Provided text.
════════

Updated

The Senate on Wednesday passed an 11-year, $1.35 trillion tax cut offered by President Bush, who may be able to sign the bill by the end of the week.

Twelve Senate Democrats joined all 50 Republicans in backing the measure, easily passing it by a 62-38 tally. The bill was sent on to a joint House-Senate committee, where differences between the two bills will be worked out before it goes on for Bush's signature.

Both the House and Senate bills contain the core of Bush's original 10-year, $1.6 trillion tax cut: across-the-board income tax reductions, relief from the marriage penalty on many two-income couples, doubling of the $500 child tax credit and gradual repeal of the estate tax. Bush had made the tax plan one of the core issues of the presidential campaign, and promised swift action on it when he took office.

The tax cut was the largest since President Reagan's in 1981, and has been hailed by supporters as a vital boost to both deserving taxpayers and an unsteady economy.

"We're going to be able to get it done in the time frame" of Memorial Day, predicted the House Ways and Means Committee chairman, Rep. Bill Thomas, R-Calif.

Further complicating the debate was Jeffords' apparent decision to leave the GOP. But several senators said they believed a House-Senate conference would finish the tax bill before any shift in Senate balance of power. Each party has 50 seats in the Senate.

"I don't think there's much of a cloud over this tax bill," said Sen. Max Baucus of Montana, ranking Democrat on the Finance Committee and chief co-sponsor of the legislation.

They differ in how quickly the tax cuts are phased in, mainly because the Senate bill had to offset the costs of including tax breaks for education, such as a $5,000 college tuition deduction, and provisions for lower-income people, such as allowing them to claim a portion of the child credit for the first time.

The Senate also carves out a new 10 percent tax bracket for the first portion of every taxpayer's income, retroactive to Jan. 1, while the House creates an immediate 12 percent rate that eventually drops to 10 percent.

It appeared increasingly likely that the final compromise would be closer to the Senate version, simply because of the need to appeal to moderate Democrats and Republicans who hold the key to passage.

One Republican source, speaking on condition of anonymity, said House GOP leaders were "coming to grips" with the idea that fundamental changes would put the compromise bill in serious jeopardy when it goes back to the Senate for final passage.

The main author of the Senate bill, Sen. Charles Grassley, R-Iowa, the Finance Committee chairman, said House leaders have indicated to him that they were "receptive to more components" in the Senate measure with the knowledge that it was written to pass in a Senate divided between 50 Democrats and 50 Republicans.

"We're well on our way to having a bipartisan bill," Grassley said.

Democrats forced vote after vote Tuesday to underscore their unhappiness with the bill, which they say was tilted too much toward the wealthy and would consume surplus dollars that could be better used for priorities such as education, debt reduction and Medicare prescription drugs.

"The alternative is just waving a white flag," said Sen. Charles Schumer, D-N.Y.

Some Republicans insisted the delaying tactics would only serve to remind Americans that they are the party pushing hardest for tax cuts.

Republicans argued those efforts only made the bill more popular with taxpayers.

"The longer we have the Democrats dragging it out, the better for us," said Sen. Sam Brownback, R-Kan.

════════

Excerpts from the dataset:

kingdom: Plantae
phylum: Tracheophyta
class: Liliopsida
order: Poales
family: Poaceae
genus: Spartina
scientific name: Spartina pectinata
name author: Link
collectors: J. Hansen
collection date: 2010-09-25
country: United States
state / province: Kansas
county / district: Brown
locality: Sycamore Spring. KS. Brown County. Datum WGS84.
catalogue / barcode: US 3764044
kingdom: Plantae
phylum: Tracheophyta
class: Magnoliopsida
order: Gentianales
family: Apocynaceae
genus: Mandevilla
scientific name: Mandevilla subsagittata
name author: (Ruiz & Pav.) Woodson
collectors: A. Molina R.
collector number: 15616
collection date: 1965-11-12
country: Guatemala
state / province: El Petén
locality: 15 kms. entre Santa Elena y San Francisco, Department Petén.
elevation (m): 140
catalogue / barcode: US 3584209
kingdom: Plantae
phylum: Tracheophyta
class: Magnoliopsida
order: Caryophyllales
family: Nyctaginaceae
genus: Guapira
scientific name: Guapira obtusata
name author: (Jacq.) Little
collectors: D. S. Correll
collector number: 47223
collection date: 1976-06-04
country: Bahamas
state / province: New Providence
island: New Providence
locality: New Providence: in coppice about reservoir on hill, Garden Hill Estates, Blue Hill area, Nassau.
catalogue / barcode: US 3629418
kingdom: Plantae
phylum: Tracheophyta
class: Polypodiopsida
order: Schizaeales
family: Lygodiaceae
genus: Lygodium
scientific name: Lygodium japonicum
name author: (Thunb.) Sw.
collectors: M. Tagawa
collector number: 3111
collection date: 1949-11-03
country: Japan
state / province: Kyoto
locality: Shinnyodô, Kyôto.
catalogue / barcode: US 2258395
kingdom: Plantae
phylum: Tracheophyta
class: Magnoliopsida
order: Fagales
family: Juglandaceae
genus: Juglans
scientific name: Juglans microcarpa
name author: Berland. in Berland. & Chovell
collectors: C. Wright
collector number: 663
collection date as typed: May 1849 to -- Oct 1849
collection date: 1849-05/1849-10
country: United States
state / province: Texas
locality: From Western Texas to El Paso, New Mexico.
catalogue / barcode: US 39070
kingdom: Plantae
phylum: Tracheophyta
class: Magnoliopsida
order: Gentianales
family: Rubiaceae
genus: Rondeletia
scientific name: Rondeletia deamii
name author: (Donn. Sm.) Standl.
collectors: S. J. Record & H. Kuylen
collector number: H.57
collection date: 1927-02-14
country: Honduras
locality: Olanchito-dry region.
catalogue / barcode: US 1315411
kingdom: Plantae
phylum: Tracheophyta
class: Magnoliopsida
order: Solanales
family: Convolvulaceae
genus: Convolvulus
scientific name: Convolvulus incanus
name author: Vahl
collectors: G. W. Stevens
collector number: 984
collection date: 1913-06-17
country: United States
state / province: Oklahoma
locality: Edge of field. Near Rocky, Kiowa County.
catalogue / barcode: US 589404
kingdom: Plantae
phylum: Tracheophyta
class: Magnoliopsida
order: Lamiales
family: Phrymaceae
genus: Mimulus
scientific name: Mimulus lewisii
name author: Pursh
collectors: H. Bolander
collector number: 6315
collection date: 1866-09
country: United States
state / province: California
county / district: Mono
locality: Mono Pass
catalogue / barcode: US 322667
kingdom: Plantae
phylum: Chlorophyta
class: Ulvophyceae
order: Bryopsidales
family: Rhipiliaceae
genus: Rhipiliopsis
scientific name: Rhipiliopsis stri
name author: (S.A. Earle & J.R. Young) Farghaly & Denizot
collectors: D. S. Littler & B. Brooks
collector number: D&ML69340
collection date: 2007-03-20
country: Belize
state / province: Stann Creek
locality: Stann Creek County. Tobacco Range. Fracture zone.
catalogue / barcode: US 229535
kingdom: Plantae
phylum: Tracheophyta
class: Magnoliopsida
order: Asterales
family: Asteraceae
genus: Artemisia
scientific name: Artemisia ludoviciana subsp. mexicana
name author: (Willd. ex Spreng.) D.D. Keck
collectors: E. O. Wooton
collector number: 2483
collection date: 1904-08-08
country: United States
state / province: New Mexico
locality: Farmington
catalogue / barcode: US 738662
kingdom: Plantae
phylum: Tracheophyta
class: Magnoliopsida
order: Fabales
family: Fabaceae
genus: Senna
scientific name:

════════

Work order. For each statement, say whether the article on the Senate tax cut supports it (yes or no), and quote the article's deciding words. (a) The Senate passed the bill by a 62-38 vote. (b) The House bill creates an immediate 10 percent tax rate. (c) Bush's original tax cut plan covered 10 years and $1.6 trillion. Rely only on the article, not on the items.

Answer for this exercise.
(a) Yes: "easily passing it by a 62-38 tally"
(b) No: "the House creates an immediate 12 percent rate that eventually drops to 10 percent"
(c) Yes: "Bush's original 10-year, $1.6 trillion tax cut"